▶ [Extracted material]:
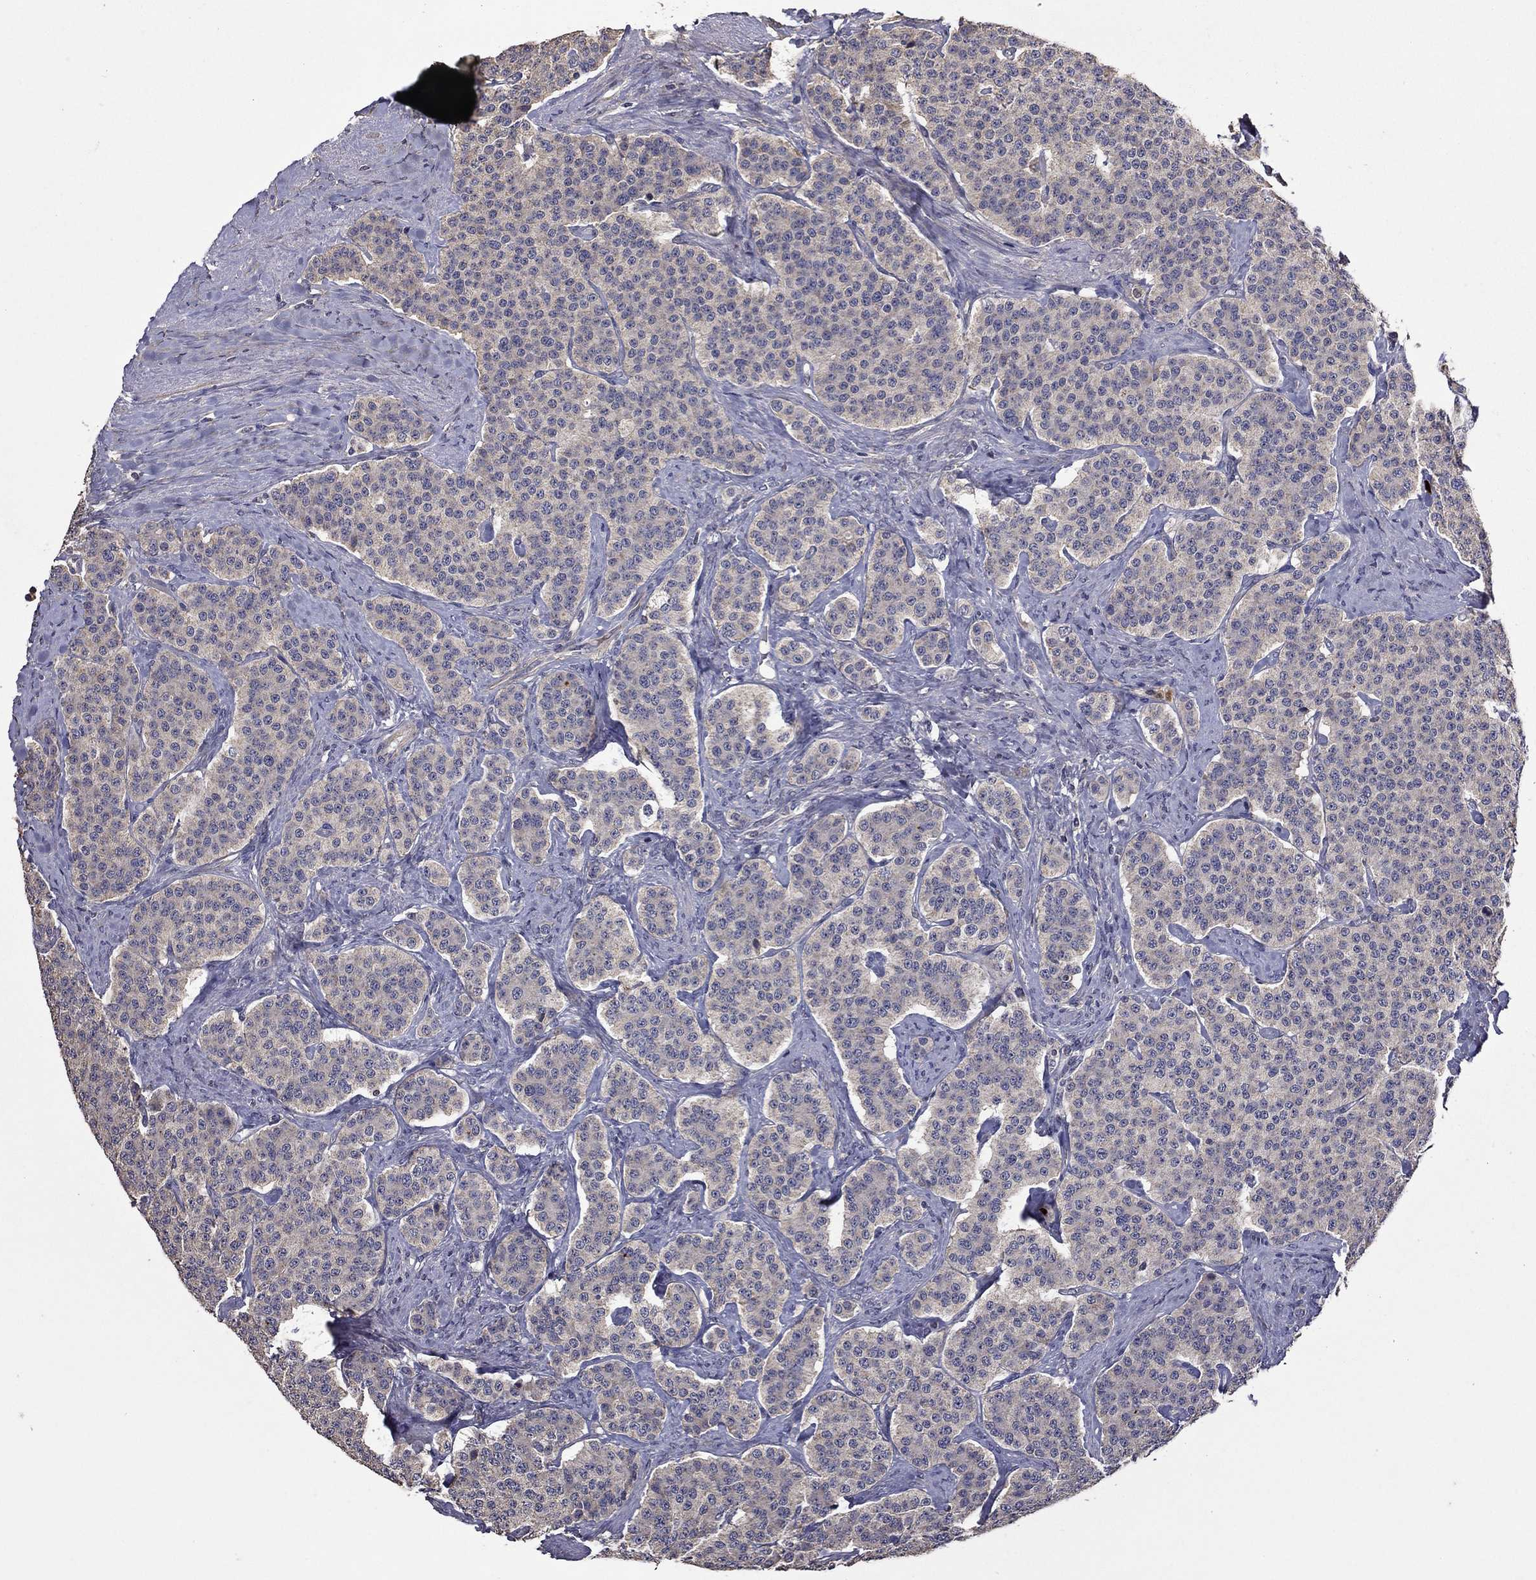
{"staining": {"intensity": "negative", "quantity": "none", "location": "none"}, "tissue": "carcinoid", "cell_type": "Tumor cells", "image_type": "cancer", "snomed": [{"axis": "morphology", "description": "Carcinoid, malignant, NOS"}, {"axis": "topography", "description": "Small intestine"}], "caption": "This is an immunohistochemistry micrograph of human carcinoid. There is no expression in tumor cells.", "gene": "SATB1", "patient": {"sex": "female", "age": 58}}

==

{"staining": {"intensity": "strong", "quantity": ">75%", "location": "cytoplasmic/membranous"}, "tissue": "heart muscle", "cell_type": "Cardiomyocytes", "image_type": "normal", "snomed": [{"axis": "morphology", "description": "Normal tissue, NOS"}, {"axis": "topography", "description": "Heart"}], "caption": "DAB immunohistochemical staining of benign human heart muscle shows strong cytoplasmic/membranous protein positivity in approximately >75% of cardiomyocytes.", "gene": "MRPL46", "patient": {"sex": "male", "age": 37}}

...

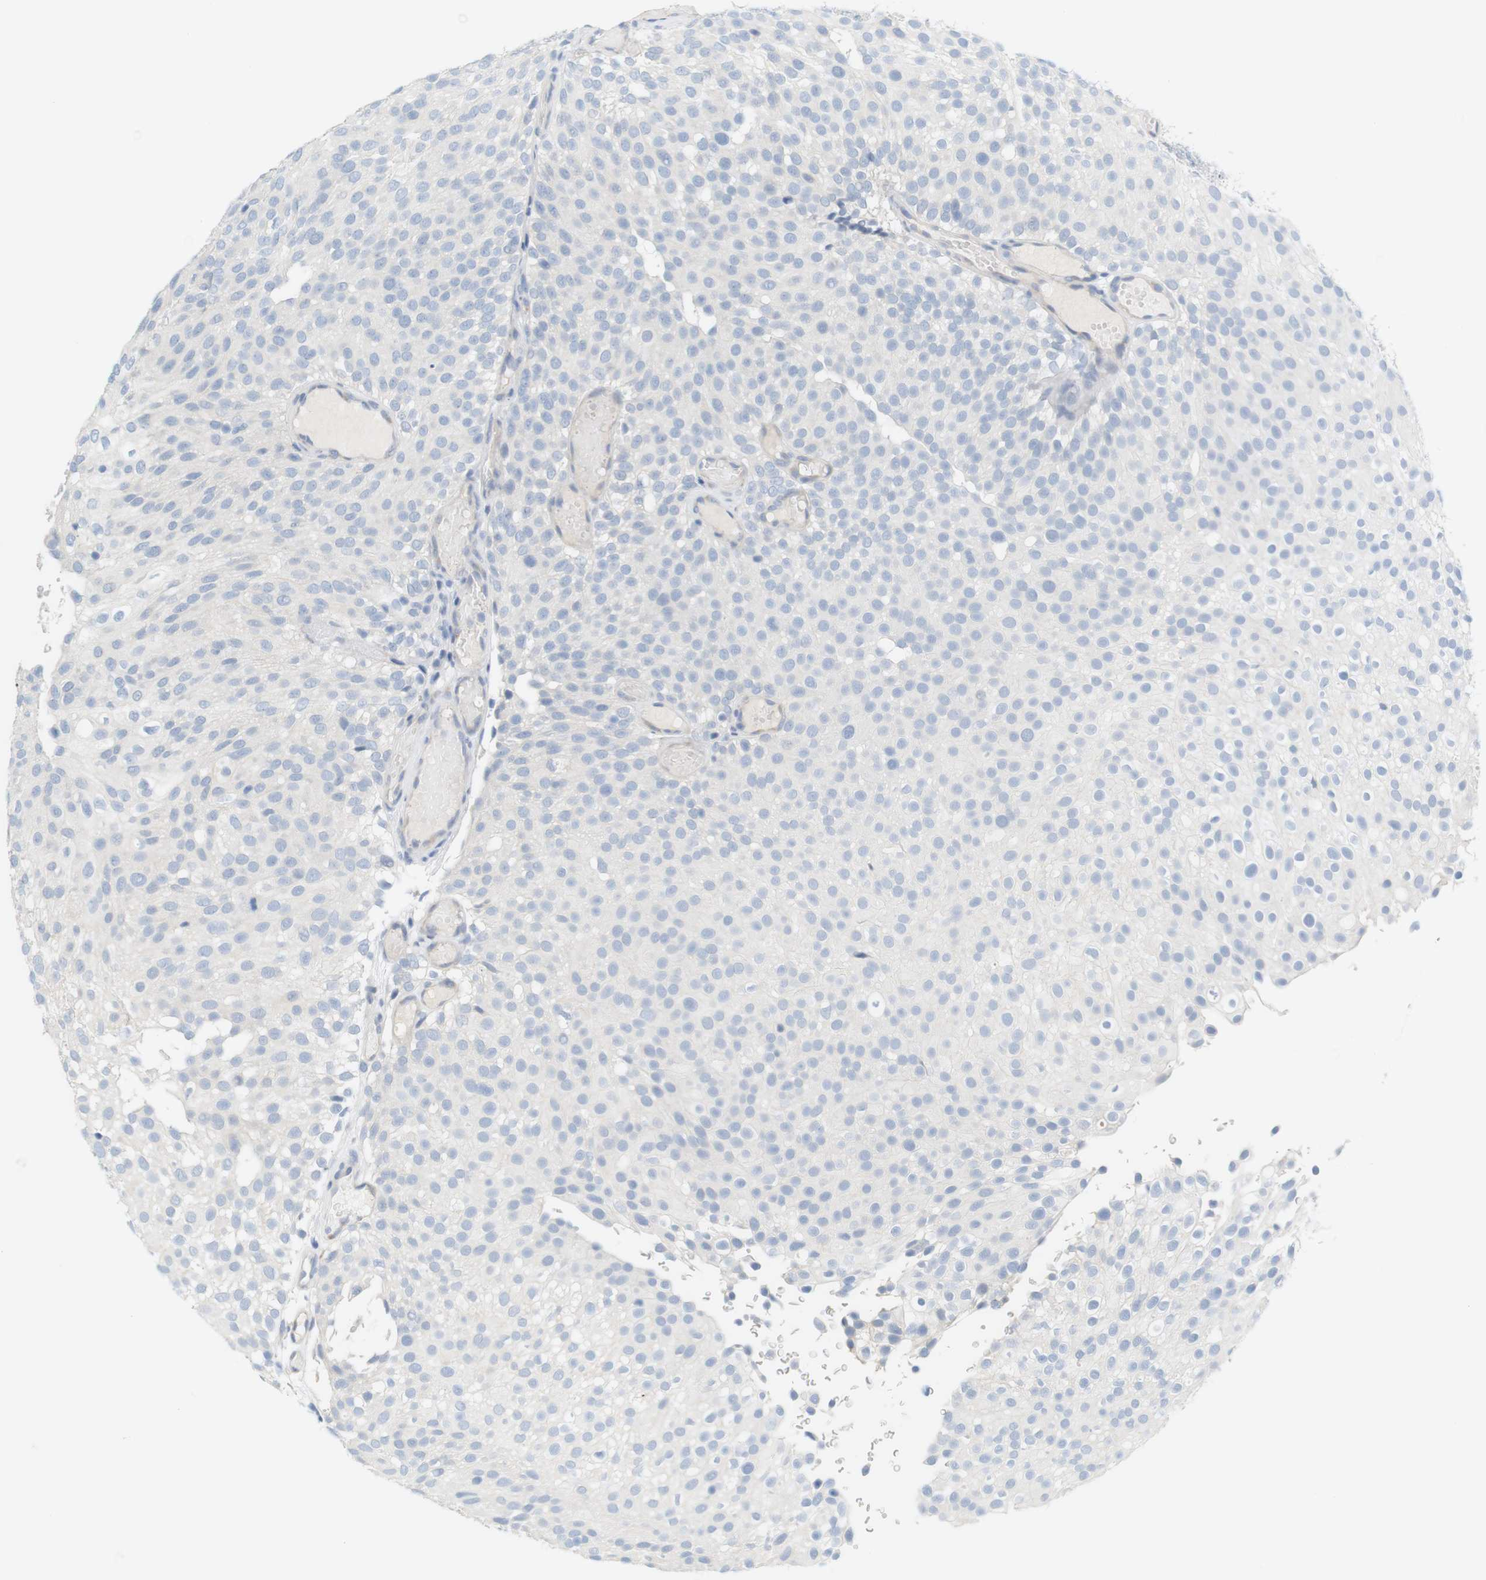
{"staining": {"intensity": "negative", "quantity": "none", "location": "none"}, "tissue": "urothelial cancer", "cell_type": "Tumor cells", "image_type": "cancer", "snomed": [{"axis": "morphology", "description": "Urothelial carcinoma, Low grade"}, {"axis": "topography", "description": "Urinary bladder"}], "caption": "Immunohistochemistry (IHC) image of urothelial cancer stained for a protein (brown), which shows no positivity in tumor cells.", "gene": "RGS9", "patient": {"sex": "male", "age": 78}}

▶ [What is needed]: Check every line of the listing for the string "tumor" and report how many lines have it, as a number alone.

▶ [Reply to the task]: 2